Head of School’s Notebook — Celebrations

 

Just a few weeks ago, I received instructions from the County of Santa Barbara on the do’s and don’ts of “vehicular graduations.” Cars parked a certain distance apart, only family members in the vehicle, windows up, that kind of thing. I started laughing when I got to the part about not leaving the vehicle, no matter the circumstances. The language was emphatic, “Guests are not allowed to use on-site restroom facilities.” Can you imagine? It made me think of my Mom on family road trips when I was a kid. If you asked to stop to use a bathroom, she handed you an empty bottle.

My wife thought I was losing my mind, so uncontrollable was my laughter. It’s actually not funny. But I couldn’t get over the absurdity of it all. And it’s probably better—at least with respect to graduation planning in a pandemic—to laugh than it is to cry.

I have spent the week talking to each of our seniors and their families, and sharing the vignettes we prepared for their graduation. In most cases I asked the newly minted graduates how they celebrated their big day. The responses were telling:

“We ordered takeout!”

“I was going to have some ice cream … but I forgot.”

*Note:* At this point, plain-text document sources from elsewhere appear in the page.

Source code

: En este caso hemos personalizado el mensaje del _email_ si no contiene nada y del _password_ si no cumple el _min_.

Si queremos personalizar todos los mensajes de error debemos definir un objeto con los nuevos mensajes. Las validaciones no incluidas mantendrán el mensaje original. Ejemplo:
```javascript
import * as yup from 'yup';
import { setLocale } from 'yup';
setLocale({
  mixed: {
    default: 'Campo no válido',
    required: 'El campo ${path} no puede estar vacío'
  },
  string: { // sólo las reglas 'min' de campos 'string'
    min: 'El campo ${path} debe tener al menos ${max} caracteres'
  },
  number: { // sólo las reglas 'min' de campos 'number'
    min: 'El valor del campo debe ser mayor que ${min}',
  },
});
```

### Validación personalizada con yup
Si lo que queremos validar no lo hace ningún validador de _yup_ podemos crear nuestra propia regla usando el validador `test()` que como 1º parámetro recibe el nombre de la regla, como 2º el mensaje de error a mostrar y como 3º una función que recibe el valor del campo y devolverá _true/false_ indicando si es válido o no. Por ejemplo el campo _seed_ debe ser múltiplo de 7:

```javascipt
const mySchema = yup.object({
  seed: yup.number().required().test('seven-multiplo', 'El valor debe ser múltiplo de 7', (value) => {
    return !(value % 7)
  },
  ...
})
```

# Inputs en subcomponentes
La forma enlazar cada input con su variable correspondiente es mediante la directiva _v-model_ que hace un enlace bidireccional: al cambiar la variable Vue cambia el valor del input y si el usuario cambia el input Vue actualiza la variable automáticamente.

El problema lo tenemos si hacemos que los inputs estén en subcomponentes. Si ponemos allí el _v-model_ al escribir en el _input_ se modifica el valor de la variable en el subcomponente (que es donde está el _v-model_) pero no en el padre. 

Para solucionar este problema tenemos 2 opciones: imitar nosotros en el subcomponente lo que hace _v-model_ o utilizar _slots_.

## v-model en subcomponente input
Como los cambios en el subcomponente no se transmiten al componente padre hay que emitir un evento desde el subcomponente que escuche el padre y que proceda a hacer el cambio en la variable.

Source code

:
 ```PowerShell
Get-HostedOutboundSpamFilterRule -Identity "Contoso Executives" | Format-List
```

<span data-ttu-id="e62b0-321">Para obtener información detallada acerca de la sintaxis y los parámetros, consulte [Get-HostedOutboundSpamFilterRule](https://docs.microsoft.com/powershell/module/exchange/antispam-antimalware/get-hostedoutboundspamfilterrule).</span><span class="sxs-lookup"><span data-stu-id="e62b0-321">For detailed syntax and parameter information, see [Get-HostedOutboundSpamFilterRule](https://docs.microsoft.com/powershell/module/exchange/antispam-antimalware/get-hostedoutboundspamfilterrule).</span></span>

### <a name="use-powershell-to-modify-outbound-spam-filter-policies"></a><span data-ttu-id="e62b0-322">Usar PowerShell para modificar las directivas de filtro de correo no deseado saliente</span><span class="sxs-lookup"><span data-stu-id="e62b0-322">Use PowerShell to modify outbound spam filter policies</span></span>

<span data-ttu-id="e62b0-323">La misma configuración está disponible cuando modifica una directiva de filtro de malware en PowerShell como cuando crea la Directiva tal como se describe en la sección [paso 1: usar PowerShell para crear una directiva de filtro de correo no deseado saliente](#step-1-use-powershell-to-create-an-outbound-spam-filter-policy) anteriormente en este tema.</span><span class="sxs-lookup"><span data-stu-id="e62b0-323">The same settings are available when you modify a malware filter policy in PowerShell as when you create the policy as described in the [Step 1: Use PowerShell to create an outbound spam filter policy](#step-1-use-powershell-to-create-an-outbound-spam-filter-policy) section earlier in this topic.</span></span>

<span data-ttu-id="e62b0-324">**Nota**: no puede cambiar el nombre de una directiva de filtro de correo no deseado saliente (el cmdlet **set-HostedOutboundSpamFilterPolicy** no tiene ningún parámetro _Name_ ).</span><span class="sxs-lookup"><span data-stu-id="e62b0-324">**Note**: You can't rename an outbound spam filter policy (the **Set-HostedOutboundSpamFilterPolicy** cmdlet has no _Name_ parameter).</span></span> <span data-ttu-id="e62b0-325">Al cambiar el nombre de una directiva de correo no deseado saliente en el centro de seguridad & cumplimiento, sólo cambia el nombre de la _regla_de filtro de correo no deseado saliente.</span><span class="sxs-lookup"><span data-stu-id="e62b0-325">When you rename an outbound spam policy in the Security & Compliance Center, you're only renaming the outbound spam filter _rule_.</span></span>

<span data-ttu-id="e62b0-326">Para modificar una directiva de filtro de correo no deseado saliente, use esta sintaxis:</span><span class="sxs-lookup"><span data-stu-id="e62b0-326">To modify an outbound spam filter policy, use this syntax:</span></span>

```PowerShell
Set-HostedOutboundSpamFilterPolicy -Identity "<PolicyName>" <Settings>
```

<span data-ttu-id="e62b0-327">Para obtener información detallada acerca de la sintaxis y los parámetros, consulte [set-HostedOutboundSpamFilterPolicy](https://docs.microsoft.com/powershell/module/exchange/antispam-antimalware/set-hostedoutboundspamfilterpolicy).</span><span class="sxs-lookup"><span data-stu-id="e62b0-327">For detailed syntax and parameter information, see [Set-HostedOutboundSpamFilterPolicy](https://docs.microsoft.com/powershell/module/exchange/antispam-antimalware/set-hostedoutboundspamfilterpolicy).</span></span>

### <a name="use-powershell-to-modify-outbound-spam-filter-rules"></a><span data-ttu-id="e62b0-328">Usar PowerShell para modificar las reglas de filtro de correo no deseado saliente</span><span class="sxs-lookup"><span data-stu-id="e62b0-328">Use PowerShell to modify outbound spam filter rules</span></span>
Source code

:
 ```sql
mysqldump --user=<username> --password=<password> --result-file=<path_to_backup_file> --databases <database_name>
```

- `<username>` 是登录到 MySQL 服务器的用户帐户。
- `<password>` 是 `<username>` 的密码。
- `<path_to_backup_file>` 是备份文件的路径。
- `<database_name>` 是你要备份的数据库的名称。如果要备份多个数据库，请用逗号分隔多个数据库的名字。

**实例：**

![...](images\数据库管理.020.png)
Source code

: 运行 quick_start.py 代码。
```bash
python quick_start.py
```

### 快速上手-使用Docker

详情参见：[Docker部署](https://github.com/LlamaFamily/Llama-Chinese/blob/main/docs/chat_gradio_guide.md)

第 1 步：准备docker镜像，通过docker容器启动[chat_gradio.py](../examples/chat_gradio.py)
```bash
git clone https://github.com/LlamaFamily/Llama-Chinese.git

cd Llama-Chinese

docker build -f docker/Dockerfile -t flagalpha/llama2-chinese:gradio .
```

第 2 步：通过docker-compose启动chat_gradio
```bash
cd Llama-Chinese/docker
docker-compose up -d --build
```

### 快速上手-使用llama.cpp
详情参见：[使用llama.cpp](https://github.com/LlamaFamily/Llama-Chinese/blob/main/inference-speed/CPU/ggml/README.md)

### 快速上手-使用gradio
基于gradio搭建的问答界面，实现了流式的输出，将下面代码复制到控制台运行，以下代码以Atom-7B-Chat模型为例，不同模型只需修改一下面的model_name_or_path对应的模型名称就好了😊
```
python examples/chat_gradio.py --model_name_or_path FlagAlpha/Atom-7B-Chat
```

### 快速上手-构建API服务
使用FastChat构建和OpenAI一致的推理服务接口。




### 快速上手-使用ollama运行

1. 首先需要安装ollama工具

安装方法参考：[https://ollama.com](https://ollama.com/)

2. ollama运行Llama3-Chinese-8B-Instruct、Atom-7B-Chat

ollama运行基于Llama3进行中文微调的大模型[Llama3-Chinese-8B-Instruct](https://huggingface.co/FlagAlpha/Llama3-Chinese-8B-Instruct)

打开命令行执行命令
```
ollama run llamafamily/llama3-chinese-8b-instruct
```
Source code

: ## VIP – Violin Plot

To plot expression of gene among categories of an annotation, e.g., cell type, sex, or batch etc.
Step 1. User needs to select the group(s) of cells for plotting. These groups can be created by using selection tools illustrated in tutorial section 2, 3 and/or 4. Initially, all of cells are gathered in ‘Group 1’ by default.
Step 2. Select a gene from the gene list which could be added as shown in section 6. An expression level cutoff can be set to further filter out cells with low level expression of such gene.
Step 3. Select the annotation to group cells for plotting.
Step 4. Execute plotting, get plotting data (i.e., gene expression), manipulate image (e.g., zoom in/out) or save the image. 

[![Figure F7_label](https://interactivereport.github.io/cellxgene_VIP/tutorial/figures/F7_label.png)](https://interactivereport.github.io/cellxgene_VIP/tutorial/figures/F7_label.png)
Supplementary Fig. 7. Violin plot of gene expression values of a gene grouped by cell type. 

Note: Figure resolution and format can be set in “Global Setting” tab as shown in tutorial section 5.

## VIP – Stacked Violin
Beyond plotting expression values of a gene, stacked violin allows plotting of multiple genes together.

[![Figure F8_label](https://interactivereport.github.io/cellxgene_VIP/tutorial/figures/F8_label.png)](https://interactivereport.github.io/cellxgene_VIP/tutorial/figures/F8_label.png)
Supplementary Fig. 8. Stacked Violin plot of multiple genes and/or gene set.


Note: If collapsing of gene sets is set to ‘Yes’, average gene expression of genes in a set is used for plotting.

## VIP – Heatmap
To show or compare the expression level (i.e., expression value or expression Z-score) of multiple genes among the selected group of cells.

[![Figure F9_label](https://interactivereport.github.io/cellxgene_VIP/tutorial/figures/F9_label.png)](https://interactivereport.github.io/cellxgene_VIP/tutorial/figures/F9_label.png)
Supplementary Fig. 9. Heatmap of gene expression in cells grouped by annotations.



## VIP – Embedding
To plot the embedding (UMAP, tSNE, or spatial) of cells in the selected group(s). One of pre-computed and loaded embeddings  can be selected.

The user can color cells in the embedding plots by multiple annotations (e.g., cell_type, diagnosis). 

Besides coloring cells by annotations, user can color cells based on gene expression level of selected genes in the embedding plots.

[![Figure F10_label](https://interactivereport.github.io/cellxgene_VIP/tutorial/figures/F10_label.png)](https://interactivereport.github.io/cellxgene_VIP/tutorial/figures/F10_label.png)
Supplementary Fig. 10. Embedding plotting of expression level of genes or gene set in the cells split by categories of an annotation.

“We had some friends and family over … but we stayed six feet apart.”

“I went for a hike.”

“I cried a little.  Happy for what I had.  Sad for the way it had to end.”

Our celebrations are necessarily muted these days, but they are no less meaningful. Ginger and I splurged on Memorial Day weekend and got a pizza at Giovanni’s in Carpinteria. It felt like a big deal, and it was. It is probably not a bad thing that we are finding joy in what we might have previously thought of as little things. Maybe the perspective will help us when we are once again able to gather and travel and breathe deeply.

Wednesday was our Moving Up Day, a moment we traditionally honor with meetings between rising seniors and faculty, some remarks, and an all school barbecue. Instead this year we met virtually in advisory groups and then gathered collectively on Zoom to honor the ending of this school year. The program was a distant second to past practice, but at least it enabled us to mark the day together. Even understated or restrained celebrations have meaning.

That seems the takeaway so far to this admittedly trying time, that everything we do or don’t do has meaning. We made each individual “graduation” this year for our seniors personal because the Cate experience is a personal journey. We did not let Moving Up Day pass because it is an important moment. What we value—even amidst the constraints and worries and challenges of a pandemic—must be conspicuous, whether we are speaking of ourselves or the communities to which we belong.

The Class of 2020 – with their remarkable commitments on the Mesa and their humble celebrations off of it – seems to know that intrinsically.  Said one member of the class to me recently, “I’m looking forward to going to college with classmates who have wrestled with the same things I have this Spring.  Because we have learned something about ourselves and the world over the last few months.  And we are going to use that knowledge together.”

How fortunate that those very students will have a role in shaping our post-pandemic world.